Research shows that children undergo extensive mathematics development over the first five years of life [25, 26]. There are many opportunities for teachers and parents to support their mathematical learning, using formal and informal situations as play-based activities or supporting children’s free play [4, 27, 28, 29, 30], as described in the last section.

When Magnus and Harald are involved in playful programming-based home learning experiences with tactile elements, they use mathematical skills. These skills are spatial orientation skills (to understand where the robot must go), measurement skills (how far the robot must travel to arrive at the point established as a finish line), and counting skills (how many arrows the child has to place in sequence to cover a certain distance). Understanding different dimensions in space is also stimulated, especially through the sense of touch, because the child experiences the different dimensions of the tactile elements (which can be considered almost two-dimensional) and the robot’s dimensions (similar to a square-based prism).

In this example, Magnus and Harald struggle to find words to describe what happens to the robot, although they have well-developed linguistic skills.

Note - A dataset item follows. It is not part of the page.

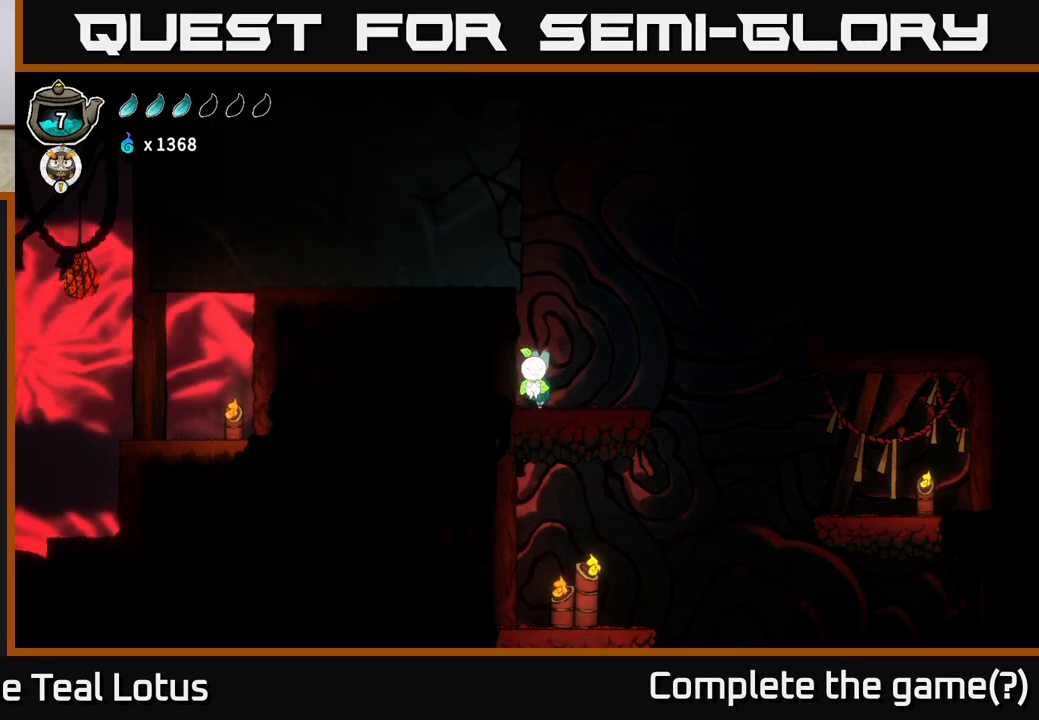
{"buttons": ["A"], "left_stick": "center", "right_stick": "center", "events": [[367, "A", "down"], [367, "left_stick", "right"], [500, "left_stick", "center"]]}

The adult’s approach is to then stimulate the verbal explanation to allow them to reflect on what has been done. Here, a game-based learning design is proposed [13]. Using this method, the adult asks Magnus and Harald to set up their own goals and to create ideas to achieve them. Games include many problem-solving characteristics because children must face an unknown outcome, multiple paths to a goal, and construction of a problem context to reach the goal by collaborative behaviour. A very useful learning aspect can be stimulated through the dialogue between adult and child or between child and peers. From a dialogue on what has been done to encouraging the explanation of robot orientation (be it verbal or nonverbal), the adult helps Magnus and Harald reflect on their actions (metacognition). Thus, the children can reinforce their understanding [31].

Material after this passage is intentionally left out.